How to Troubleshoot Server Abends
Articles and Tips: article
01 Sep 2002
Taken from Technical Information Database #10017179 and #2917538 and
modified to include NetWare 6 information
from Kevin Burnett
If you are a Novell developer, you may find that your test servers Abend (stop operating) from time to time. Here are some suggestions on how to troubleshoot server Abends, thus reducing calls to Novell Technical Support. Novell's Support Web site offers a wealth of information about how to troubleshoot Abends. Some of the highlights are given below.
What Is a Server Abend?
The NetWare 6 and 5.x operating systems continually monitor the status of various server activities to ensure proper operation. If NetWare detects a condition that threatens the integrity of its internal data (such as an invalid parameter being passed in a function call, or certain hardware errors), it abruptly halts the active process and displays an "Abend" message on the screen. (Abend is a computer science term signifying an Abnormal END of program.)
When an Abend message appears on the server console, either NetWare or the server CPU has detected a critical error condition (fault) and has jumped into the NetWare fault handler. This handler idles the NetWare OS and displays the Abend message on the server console so the server administrator can take immediate action.
Error conditions come in two flavors:
An error condition, or fault, that is detected by the CPU is called a "Processor Exception."
An error condition that is detected by NetWare is called a "Software Exception."
The NetWare fault handler (function) is declared as a public function by the operating system so it can be used by any operating system module or Novell NLM. (See "Abend Recovery Techniques for NetWare Servers," Novell Application Notes , June 1995.)
The primary reason for Abends in NetWare is to ensure the stability and integrity of the internal operating system data. For example, if the operating system detected invalid pointers to cache buffers and yet continued to run, data would soon become unusable or corrupted. Thus an Abend is NetWare's way of protecting itself and users against the unpredictable effects of data corruption. (For more information on this issue, see "Resolving Critical Server Issues," Novell Application Notes , Feb. 1995.)
In this discussion, the term Abend will be used in its most generic sense, meaning any Software or Processor Exception, or case where the server hangsor locks.
Note: Be aware that an NMI Parity error (Abend: Non-Maskable Interrupt) is a hardware error.
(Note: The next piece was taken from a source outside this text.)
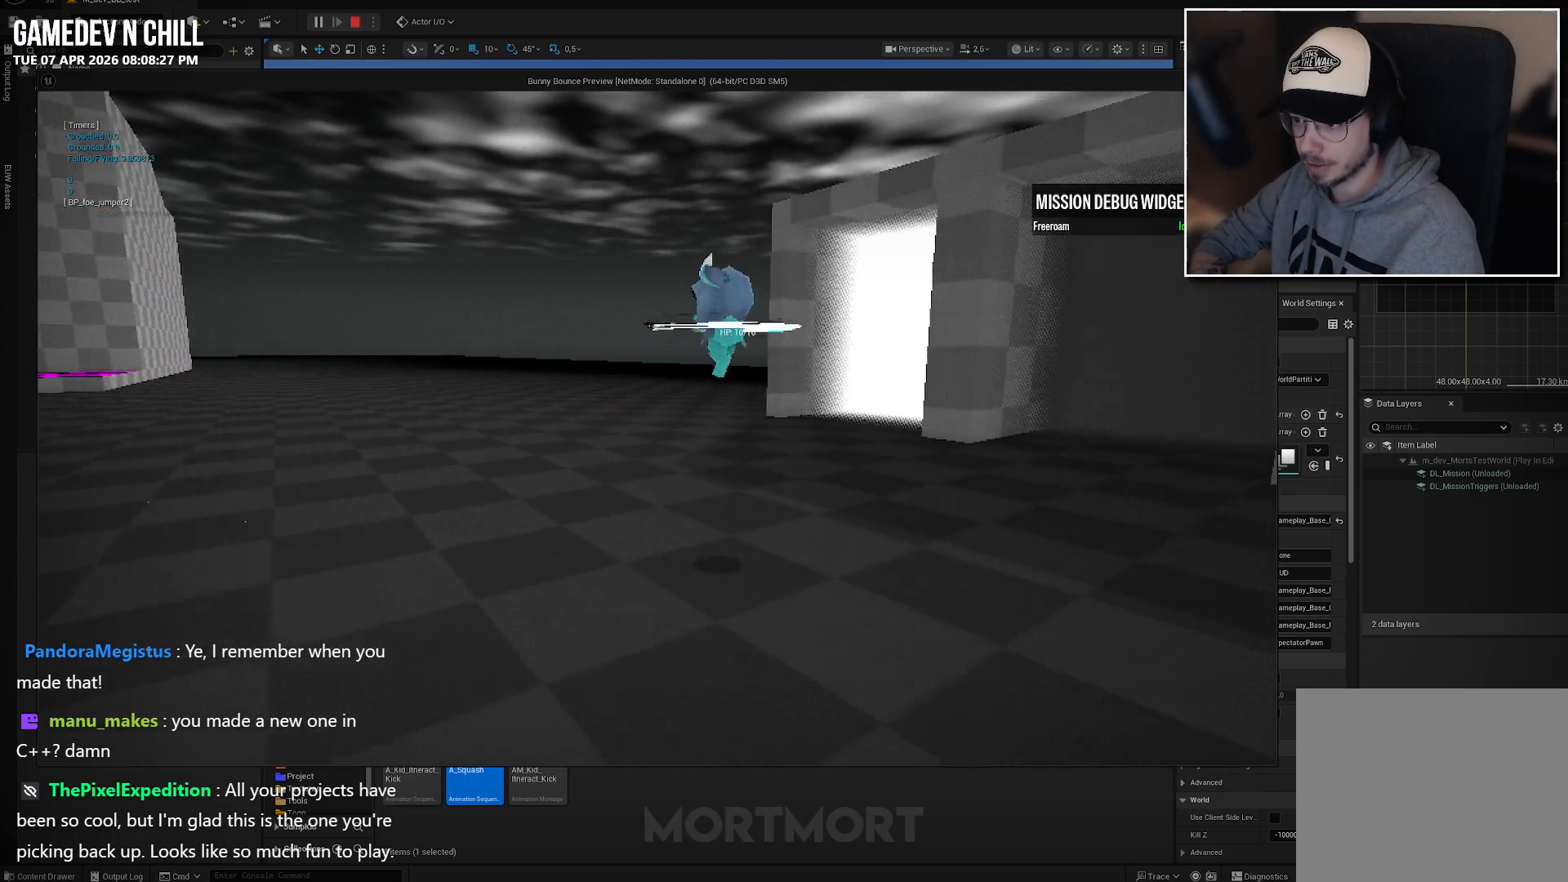
{"buttons": [], "left_stick": "up", "right_stick": "center", "events": [[17, "left_stick", "up-right"], [217, "left_stick", "up"], [267, "right_stick", "center"]]}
Troubleshooting an Abend: The Preliminary Steps
Any time you experience a server Abend (or almost any other server problem), consider the following maintenance steps before you do anything else. Experience has shown that a high percentage of Abends are corrected by applying current versions of the Operating System (OS) patches, and by updating LAN and disk drivers.
Novell Technical Support (NTS) strongly recommends that, regardless of the problem you are experiencing, you should apply the current patches and update drivers. See the Minimum Patch List at http://support.novell.com/misc/patlst.htm .
After this is done, consider the other items on the list that follows. The list is in no particular order.
Load all the current patches that are available for your version of NetWare. The patches are written to resolve known issues. If you are using a version of NetWare prior to 4.11, the patch download file will be called <OS version>PT<file revision number or letter>.EXE for the "PT" set, and <OS version>IT<file revision>.EXE for the "IT" set (IE: 410pt3.exe & 410it6.exe). Load both the "PT" patches and the "IT" patches. (See the Minimum Patch List for a detailed explanation of the patches.)
If you are using NetWare 4.11, or NetWare 4.2, all patches and updates are in the support pack, NW4SP<file revision number>.EXE. There are no "PT" or "IT" files for NetWare 4.11. If you are using NetWare 5, the patch name will be NW5SP<file revision number>.EXE.
Update Drivers. Each manufacturer of LAN and disk cards must develop their own drivers. The only way to assure that you have the latest version of these drivers is to download them from the respective vendor. Even new hardware does not usually ship with the most current drivers. Be certain that drivers are the newest available from the respective vendor.
Look for NLMs (NetWare Loadable Modules) that may be outdated. Remember, every time Novell updates a file, it is to make it more robust and usable. Commonly updated NetWare NLMs are compressed into self-extracting download files. Get a list of the current revision of files and patches from the file Minimum Patch List. Also, don't forget to check with third-party vendors to update their NLMs as well.
Run a virus scan on the server's DOS partition to make sure there are no viruses.
Clean and re-seat the cards and cables ( always use precautions against static electricity).
Double check termination and SCSI IDs and so on.
Check fans for proper operation.
Use an anti-static air can to blow dust off of the system board and other cards and components.
Troubleshooting an Abend: Data Collection
If done properly, this step can be the most valuable toward identifying your problem. The most common shortcoming when performing data collection is not looking far enough beyond the immediate symptoms.
This following is a partial list of things to look for and questions to ask yourself. Don't feel embarrassed to raise a question that seems completely unrelated. Sometimes it is unrelated, but often times it helps to get a more complete picture of the problem.
The questions and suggestions that follow should help you gain a higher level view of the problem. Sometimes your data collection will reveal more than one potential problem and you'll have to perform "computer triage." However, without a complete picture, you could waste your time troubleshooting in a meaningless direction.
Use this list to get you thinking about the kinds of things that could be happening on your server/network to cause problems. These are in no particular order.
Keep a record of the Abend messages and watch for trends. Abend messages that are consistent sometimes indicate that software is at fault, while messages that are not consistent may indicate a hardware failure. There is no hard or fast rule here--you want the data to point you in some troubleshooting direction.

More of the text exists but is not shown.